I have no heart for any other joy,

The drenched September day turns to depart,

And I have said goodbye to what I love;

With my own will I vanquished my own heart.

On the long wind I hear the winter coming,

The window panes are cold and blind with rain;

With my own will I turned the summer from me

And summer will not come to me again.

“What I wouldn’t give to be able to write like this,” fourteen-year-old Sylvia had written in her journal. “Like this” meant not only commanding the simplicity and grace that were Teasdale’s signature traits, but also the ability to exquisitely evoke her own sensibility, to describe why the poet wrote out of a melancholy sense of self-injury. Such concerns constitute a leitmotif in Plath’s journals.

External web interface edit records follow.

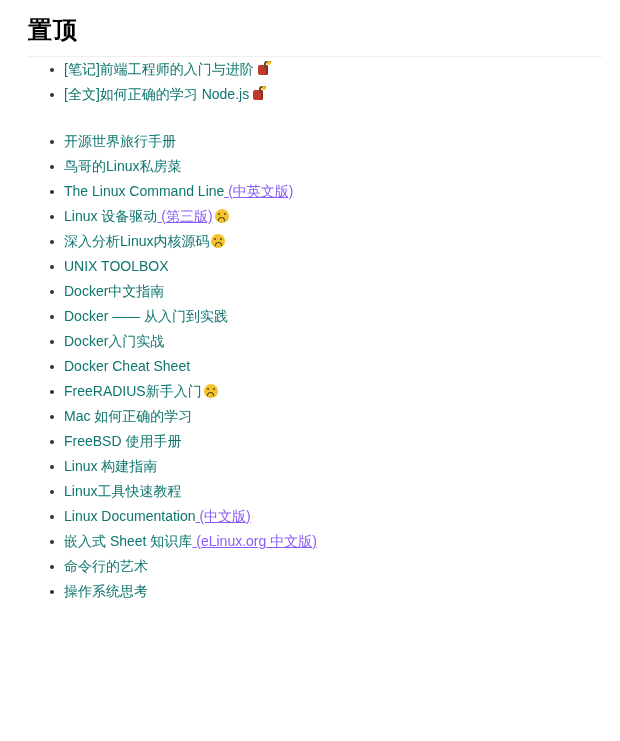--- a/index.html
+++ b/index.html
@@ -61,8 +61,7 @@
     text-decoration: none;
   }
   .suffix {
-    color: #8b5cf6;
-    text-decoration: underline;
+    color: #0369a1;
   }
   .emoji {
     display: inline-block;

Critic Steven Gould Axelrod has shown how much of Teasdale’s sensibility suffused Sylvia Plath’s work. Teasdale developed what he calls the “rhetoric of anguish.” Celia, the heroine of “And Summer Will Not Come Again,” quotes a part of “An End” that evokes a powerful sense of loss, of getting caught in a self-defeating dynamic. Eddie Cohen, still wondering what to do with his life, identified with Sylvia’s heroine when he perused his sister’s copy of Seventeen. He thought he might have talent as a writer, and like Sylvia, he was checking out the market. He was expecting, however, just to pick up a few pointers. He was taken aback when the story actually moved him. His first letter to Sylvia is rather condescending—in effect a message from an older boy telling a younger girl that maybe she has something there. He wanted to find out.